The group was formed by producer Gerry Granahan in Long Island in 1957, and underwent several line-up changes. Their debut single for Roulette Records was "The Crawl", followed by the Ribbon Records 1959 release "You Were Mine", which was their biggest hit. It was written by 19-year-old Paul Giacalone about a girl he met while he was touring. It spent 16 weeks on the Billboard Hot 100, and peaked at #21 on October 26, 1959, while reaching #15 on Canada's CHUM Hit Parade. The members involved in the song "You Were Mine" in 1959 were Paul Giacalone (bass singer and drummer; September 28, 1939 – June 27, 2013), Ritchie Adams (lead singer; real name Richard Adam Ziegler), Lee Reynolds, John Viscelli (sax and vocals), Carl Girasoli (guitar and vocals). Carl's youngest brother, Louie, was one of the chorus singers. Since Louie was a child at the time, he fit the needed voice for the sung responses. Following the single's success, The Paulette Sisters released an answer record called "I Was Yours".

Later singles included "I Can't Say Goodbye", "Marianne" and "My Girl" (all 1960); "I Can't Say Goodbye" was the only charter, spending three weeks on the Billboard Hot 100, peaking at #90. In 1962 the group reappeared on Taurus Records with "You Were Mine for Awhile" and "Blacksmith Blues" on Hamilton Records; three other singles followed on Taurus, but the group never returned to the charts.

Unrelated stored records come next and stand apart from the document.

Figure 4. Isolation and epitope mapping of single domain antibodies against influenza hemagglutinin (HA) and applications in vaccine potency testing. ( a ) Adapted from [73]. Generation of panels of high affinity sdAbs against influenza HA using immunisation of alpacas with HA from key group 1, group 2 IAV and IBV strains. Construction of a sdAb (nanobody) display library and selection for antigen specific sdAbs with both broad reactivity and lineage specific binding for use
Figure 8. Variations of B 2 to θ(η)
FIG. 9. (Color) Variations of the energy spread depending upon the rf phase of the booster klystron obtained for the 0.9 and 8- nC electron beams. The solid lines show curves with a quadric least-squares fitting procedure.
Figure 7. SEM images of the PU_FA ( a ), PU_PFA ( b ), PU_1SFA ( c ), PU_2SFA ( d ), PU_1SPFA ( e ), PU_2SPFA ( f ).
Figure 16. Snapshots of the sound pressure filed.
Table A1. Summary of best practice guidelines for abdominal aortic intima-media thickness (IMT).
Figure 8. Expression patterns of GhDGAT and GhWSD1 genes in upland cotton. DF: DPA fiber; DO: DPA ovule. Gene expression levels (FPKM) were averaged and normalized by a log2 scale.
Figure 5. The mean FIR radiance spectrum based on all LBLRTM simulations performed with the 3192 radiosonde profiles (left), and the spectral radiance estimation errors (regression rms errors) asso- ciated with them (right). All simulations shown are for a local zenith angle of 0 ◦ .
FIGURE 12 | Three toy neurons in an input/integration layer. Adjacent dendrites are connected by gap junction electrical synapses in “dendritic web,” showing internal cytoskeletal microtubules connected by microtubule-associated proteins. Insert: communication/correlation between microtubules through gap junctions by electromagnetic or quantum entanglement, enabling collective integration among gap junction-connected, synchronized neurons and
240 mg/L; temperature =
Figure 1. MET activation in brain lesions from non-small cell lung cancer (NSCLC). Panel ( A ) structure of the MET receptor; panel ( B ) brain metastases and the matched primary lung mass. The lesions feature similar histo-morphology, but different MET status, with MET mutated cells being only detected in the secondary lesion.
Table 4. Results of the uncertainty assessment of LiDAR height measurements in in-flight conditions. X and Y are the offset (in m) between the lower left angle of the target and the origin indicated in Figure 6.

They lasted until 1967 before disbanding for good.

Adams went on to release some solo singles and had a successful songwriting career, including the hits "Tossin' and Turnin'" and "After the Lovin'".

Original member and saxophonist/singer, John Viscelli, still resides in southern Florida.

Paul Giacalone was diagnosed with cancer in late 2012. He died from the disease on Long Island on June 27, 2013, aged 73.

Ritchie Adams died on March 6, 2017, at the age of 78.

Carl Girasoli owned a guitar shop in Deltona, FL in later years and died on June 17, 2009.

Current members are Marco Gueli, Nick "Nicky Stix" Catello, Tony Errigio, and Vic Puma.